El colmo llegó ayer, cuando estaba sentado en los escalones que dan al jardín, con el portátil sobre las piernas, y alguien tuvo la genial ocurrencia de tirar el agua de fregar por la ventana. Que no es la primera vez, pero al menos en la edad media gritaban aquello de “agua va!” para avisar. Supongo que no les basta con sembrarme la parcelita de colillas, sino que también quieren regarlas a ver si crecen. El regalito me cayó de lleno sobre los pies y me salpicó también el ordenador, así que os podéis imaginar lo contento que me puse y los muchos y afectuosos recuerdos que le di para su madre.

Como no me dio tiempo a ver quién había sido, escribí una pequeña nota de la que dejé copia en cada buzón de mis queridos vecinos. A ver si apelando a la vergüenza y escarnio público el marrano -o la marrana- de turno cambia de actitud y trata de comportarse como si fuera una persona civilizada y con educación. Aunque también puede ser que me haya pasado de sarcástico y en una de éstas además de caerme un chapuzón me caigan también dos hostias.

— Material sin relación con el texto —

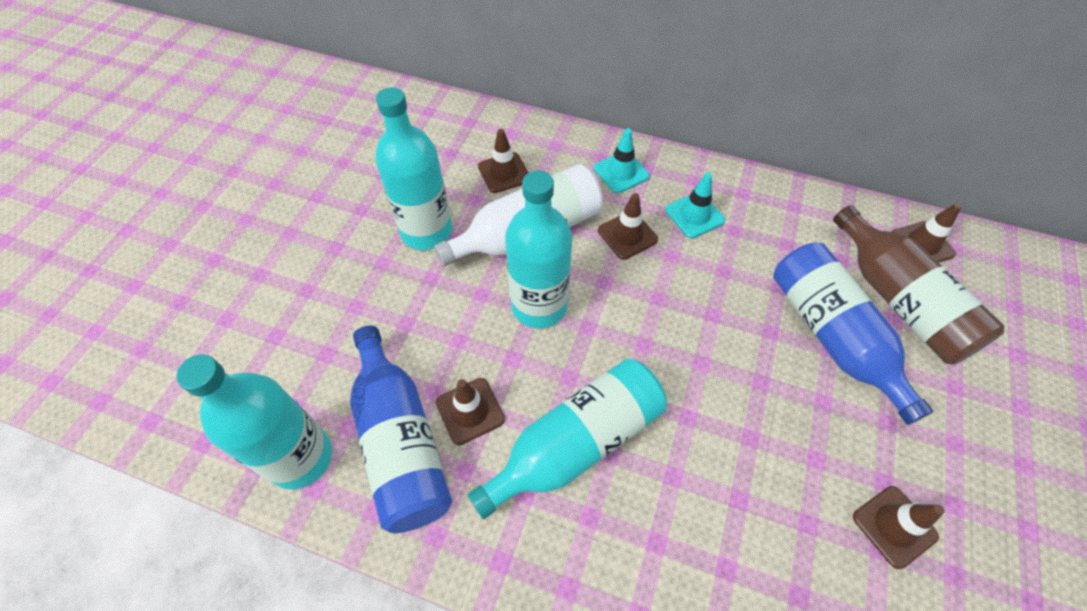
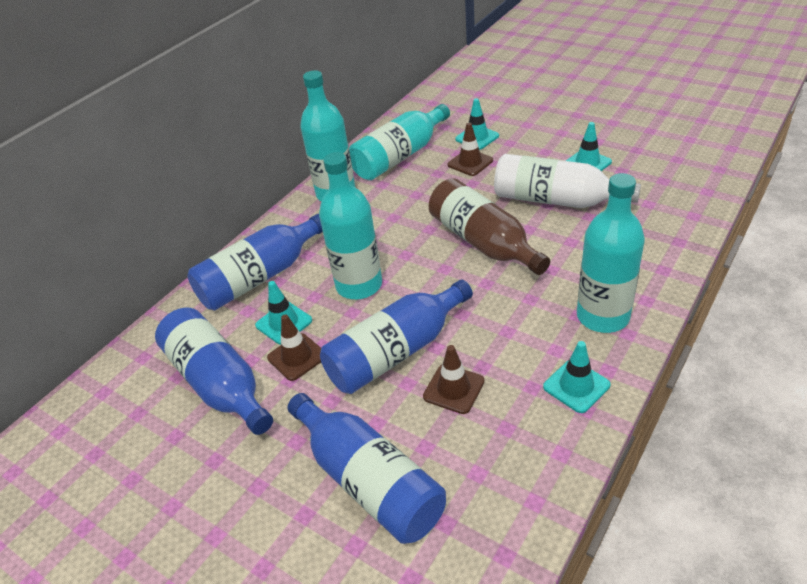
blue bottle: [350,326,452,533] [773,243,933,425] = 2 -> [155,307,273,435] [187,214,323,310] [287,393,446,544] [320,279,473,394] = 4
brown traffic cone: [435,378,505,445] [478,129,529,193] [598,193,658,260] [853,486,944,569] [892,203,962,263] = 5 -> [267,314,321,381] [423,345,484,414] [448,123,493,176] = 3
turquoise traffic cone: [594,128,650,194] [665,173,725,239] = 2 -> [255,281,312,344] [455,98,499,150] [543,341,610,413] [566,122,612,171] = 4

[*Creo que decir “solticio de junio” es más correcto que decir “solsticio de verano”, porque la estación depende del hemisferio en que uno se encuentre]

Categorías: chorradas · donosti · personal

1 respuesta hasta el momento ↓

  • 1 danicant // 17.Jun.2006 a las 11:23 pm

    A que esperas para publicar la notita esa de marras. O acaso un marrano tiene más derecho a leerla que nosotros. Un saludo desde las Asturias.
    PD: Mañana durante el concierto de Shakira me acordaré de ti, pero un segundo no más no vaya a perderme algún movimiento de cadera.